**What the task requires**
Edit the stretch from the start of the entries through the line containing "It shows 10h07" by replacing "instruments" with "gauges" and changing nothing else. Return only those lines.

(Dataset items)
"""

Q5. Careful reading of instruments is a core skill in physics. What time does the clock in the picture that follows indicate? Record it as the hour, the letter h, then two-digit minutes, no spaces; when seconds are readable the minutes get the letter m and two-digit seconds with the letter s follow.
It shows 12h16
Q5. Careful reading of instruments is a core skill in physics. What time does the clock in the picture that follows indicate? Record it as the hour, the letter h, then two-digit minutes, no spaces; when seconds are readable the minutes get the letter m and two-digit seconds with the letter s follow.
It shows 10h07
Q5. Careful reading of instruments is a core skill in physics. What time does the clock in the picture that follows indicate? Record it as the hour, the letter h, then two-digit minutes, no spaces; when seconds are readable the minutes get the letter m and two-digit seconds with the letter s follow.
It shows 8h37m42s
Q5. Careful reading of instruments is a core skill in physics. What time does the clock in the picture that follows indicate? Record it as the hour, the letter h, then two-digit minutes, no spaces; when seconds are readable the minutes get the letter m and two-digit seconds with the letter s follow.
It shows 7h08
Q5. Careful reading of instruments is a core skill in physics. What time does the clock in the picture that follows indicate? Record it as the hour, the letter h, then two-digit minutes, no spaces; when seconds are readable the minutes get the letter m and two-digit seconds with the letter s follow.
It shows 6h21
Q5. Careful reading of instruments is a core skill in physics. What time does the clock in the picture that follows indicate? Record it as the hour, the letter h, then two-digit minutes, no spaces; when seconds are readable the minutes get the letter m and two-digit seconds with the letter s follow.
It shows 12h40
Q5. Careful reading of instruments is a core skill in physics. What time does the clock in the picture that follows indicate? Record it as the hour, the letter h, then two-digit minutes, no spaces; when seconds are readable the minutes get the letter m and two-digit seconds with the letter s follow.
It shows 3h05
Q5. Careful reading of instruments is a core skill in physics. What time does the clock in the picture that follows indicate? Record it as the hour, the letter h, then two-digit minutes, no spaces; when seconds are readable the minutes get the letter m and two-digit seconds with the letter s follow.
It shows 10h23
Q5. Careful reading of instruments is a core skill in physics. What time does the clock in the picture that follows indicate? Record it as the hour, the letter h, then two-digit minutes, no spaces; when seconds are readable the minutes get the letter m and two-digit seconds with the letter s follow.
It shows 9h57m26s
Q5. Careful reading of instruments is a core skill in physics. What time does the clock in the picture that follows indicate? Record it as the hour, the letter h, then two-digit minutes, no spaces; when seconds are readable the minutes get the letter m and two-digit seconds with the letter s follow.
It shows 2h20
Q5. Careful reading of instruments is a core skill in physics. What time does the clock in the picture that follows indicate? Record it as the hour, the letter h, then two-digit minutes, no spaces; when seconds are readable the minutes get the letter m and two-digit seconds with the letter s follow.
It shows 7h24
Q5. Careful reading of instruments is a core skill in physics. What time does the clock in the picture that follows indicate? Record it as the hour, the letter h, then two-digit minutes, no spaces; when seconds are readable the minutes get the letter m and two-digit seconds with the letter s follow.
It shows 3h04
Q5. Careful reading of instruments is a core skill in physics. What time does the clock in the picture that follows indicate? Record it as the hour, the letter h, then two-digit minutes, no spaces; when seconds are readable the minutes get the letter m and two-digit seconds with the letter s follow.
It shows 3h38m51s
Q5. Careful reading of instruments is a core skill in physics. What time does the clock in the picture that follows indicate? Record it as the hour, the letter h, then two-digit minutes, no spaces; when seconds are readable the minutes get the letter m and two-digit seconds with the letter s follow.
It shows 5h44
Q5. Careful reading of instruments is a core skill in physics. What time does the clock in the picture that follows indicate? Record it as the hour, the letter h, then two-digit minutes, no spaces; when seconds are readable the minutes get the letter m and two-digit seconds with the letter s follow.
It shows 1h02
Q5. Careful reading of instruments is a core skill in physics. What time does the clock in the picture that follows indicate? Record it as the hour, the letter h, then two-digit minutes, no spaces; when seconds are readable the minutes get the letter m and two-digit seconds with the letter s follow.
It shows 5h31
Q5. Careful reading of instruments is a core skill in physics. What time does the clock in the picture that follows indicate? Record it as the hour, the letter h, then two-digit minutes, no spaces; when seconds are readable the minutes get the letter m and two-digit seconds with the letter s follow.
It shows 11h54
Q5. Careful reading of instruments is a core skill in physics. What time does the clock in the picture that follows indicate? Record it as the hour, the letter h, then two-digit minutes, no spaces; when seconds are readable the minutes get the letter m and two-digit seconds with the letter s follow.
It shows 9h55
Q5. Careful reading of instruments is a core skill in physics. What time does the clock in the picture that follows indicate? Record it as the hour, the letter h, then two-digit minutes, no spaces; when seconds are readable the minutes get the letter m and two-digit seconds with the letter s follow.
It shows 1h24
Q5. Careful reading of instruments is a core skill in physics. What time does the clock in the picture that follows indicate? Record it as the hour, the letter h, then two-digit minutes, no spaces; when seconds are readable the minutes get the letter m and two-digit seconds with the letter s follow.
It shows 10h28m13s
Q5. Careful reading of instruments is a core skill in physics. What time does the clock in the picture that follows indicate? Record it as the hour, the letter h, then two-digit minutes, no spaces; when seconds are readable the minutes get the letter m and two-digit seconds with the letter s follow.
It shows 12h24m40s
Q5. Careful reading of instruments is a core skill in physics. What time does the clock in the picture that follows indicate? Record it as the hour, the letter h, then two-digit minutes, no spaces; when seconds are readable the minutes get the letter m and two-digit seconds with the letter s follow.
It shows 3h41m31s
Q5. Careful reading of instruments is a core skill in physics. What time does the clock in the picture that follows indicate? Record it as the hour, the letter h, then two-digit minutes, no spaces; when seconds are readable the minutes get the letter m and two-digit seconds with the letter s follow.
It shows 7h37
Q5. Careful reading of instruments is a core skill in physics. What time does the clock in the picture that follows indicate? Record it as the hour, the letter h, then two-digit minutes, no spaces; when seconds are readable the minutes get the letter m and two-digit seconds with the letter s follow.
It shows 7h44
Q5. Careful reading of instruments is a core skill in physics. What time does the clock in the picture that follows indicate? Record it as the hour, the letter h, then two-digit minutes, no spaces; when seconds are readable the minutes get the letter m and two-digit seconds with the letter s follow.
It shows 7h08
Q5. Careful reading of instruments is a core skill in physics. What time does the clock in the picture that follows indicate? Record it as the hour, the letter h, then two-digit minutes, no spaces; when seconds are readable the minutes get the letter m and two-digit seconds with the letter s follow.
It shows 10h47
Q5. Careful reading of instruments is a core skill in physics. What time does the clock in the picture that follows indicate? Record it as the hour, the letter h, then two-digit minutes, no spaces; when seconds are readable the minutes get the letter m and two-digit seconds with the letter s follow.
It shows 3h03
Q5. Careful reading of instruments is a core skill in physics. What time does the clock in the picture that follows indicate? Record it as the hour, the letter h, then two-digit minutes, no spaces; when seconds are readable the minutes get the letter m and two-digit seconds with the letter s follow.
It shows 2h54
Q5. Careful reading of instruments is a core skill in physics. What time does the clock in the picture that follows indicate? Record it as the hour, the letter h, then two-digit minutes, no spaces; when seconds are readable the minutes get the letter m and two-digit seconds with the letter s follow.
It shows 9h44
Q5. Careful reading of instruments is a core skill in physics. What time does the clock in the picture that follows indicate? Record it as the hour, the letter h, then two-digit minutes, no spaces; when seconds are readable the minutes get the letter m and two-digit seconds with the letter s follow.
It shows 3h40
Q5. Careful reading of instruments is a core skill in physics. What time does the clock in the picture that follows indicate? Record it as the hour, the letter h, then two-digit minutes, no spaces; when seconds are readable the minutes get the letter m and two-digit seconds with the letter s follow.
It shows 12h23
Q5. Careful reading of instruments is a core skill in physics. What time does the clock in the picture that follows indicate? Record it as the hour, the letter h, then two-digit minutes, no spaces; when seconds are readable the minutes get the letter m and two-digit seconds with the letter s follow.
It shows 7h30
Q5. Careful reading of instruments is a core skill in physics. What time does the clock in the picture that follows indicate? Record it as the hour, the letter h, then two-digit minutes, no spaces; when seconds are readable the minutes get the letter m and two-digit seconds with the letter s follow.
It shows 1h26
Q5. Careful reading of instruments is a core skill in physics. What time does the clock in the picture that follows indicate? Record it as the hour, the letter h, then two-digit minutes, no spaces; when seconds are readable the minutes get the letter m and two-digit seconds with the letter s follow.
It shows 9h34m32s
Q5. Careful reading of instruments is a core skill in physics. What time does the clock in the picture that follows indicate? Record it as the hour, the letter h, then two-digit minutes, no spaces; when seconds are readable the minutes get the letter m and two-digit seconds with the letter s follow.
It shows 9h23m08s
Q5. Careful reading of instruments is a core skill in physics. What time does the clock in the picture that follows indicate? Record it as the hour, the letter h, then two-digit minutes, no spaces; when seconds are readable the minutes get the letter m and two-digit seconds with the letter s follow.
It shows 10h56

"""

**The solution**
Q5. Careful reading of gauges is a core skill in physics. What time does the clock in the picture that follows indicate? Record it as the hour, the letter h, then two-digit minutes, no spaces; when seconds are readable the minutes get the letter m and two-digit seconds with the letter s follow.
It shows 12h16
Q5. Careful reading of gauges is a core skill in physics. What time does the clock in the picture that follows indicate? Record it as the hour, the letter h, then two-digit minutes, no spaces; when seconds are readable the minutes get the letter m and two-digit seconds with the letter s follow.
It shows 10h07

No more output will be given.